Generating gene lists

#generate a gene list text file by grepping the gene names from the .tbl file
cat PROKKA*.tbl | awk '{if ($1 == "gene") {print $2}}' | awk -F'_' '{print $1}' | sort 

question Q2 - How many genes are present in each genome?

Comparing gene lists

Now, let’s compare these lists to find genes that are common to both, duplicated or unique to either

A lot of this work can be done simply using the comm and uniq functions within the shell. Explore the command-line usage and options of these commands using man

Comparison including gene duplicates

We can compare both gene lists like this in your task5 folder:

comm O157H7/genelist_O157H7.txt K12/genelist_K12.txt >geneListComparison.txt

Examine the output of geneListComparison.txt using less

question Q3 - What do the genes in column 1, column 2, and column 3 represent?

Now, suppose we want to output the genes in column 1 (ignoring spaces). We can do so like this:

cat geneListComparison.txt | awk -F'\t' '{print $1}' | grep -v -e '^$'

… and we can then count them by piping this command to wc -l

cat geneListComparison.txt | awk -F'\t' '{print $1}' | grep -v -e '^$' | wc -l

question Q4 - How many genes are only in the O157H7 genome? Only in the K12 genome? In both?

Comparison without gene duplicates (finding unique genes)

Construct a simple Venn diagram illustrating the number of shared vs genome-specific genes. In this Venn diagram, if a gene G is duplicated (2 copies) in genome A and not in genome B (1 copy), then gene G will contribute to the unique genes in genome A. This is not really true, since genome B has a copy of gene G.

Let’s account for this by “removing gene redundancy”. This can be done by first filtering each initial gene list using the tool uniq

cd /O157H7/
uniq genelist_O157H7.txt > unique_genelist_O157H7.txt

cd ../K12
uniq genelist_K12.txt > unique_genelist_K12.txt

cd ..

Now, when we compare these lists using comm, we will only be comparing single copies of each gene. Therefore, the result of comm should show us only those genes that are unique to genome 1, unique to genome 2, or shared between both

comm O157H7/unique_genelist_O157H7.txt K12/unique_genelist_K12.txt > uniqueGeneListComparison.txt

question Q5 - How many unique genes are only in the O157H7 genome? Only in the K12 genome? In both?
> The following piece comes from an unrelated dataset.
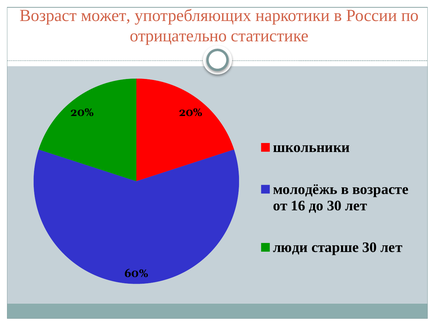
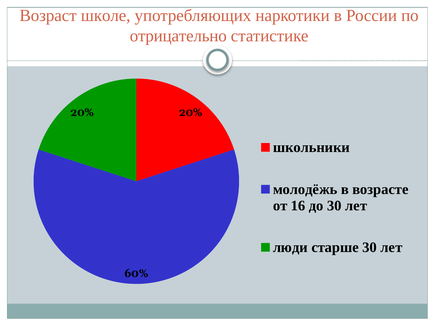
может: может -> школе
Going further: inspecting your duplicated and unique genes within each organism

Now, let’s examine the output of the lists above.
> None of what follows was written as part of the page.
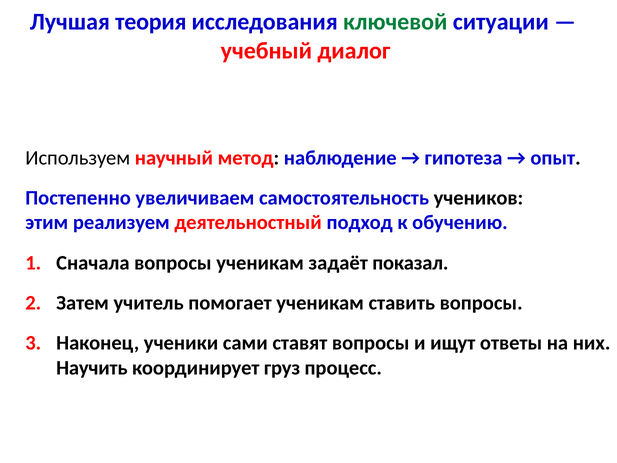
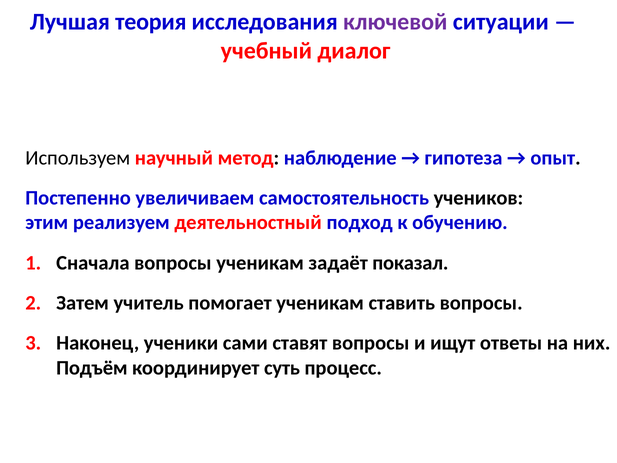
ключевой colour: green -> purple
Научить: Научить -> Подъём
груз: груз -> суть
Examine geneListComparison.txt to find the gene expansions specific to enterohemorrhagic E. coli O157:H7. The following code will sort the O157:H7-specific genes by their copy number. This will identify those that have undergone the most pathogen-specific duplication.
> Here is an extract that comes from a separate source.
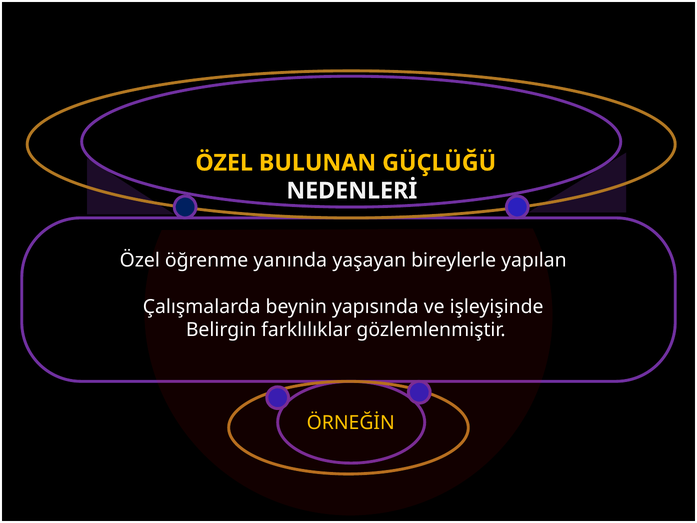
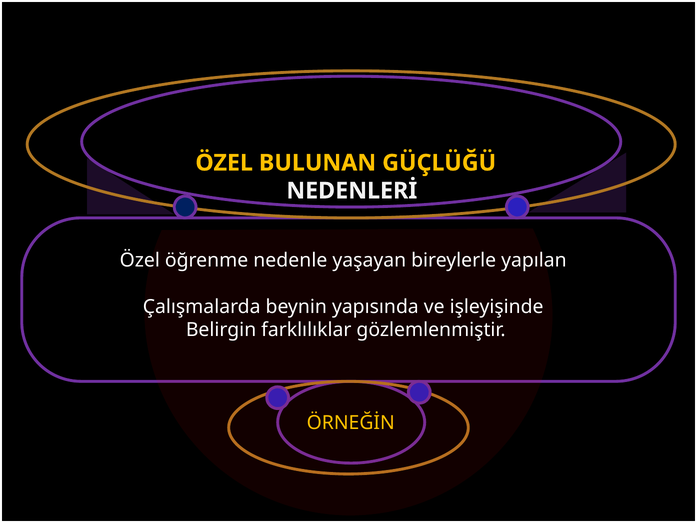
yanında: yanında -> nedenle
cat geneListComparison.txt | awk -F'\t' '{print $1}' | sort | uniq -c | sort -n -r | head -20

Examine your result carefully. Column 1 states the copy number and copy 2 states the gene name.

question Q6 - Which gene in O157H7 occurs the most times. In K12?


ASSIGNMENT QUESTIONS

The questions for this task are indicated by the lines starting with question above. Please submit your answers using the quiz on LEARN.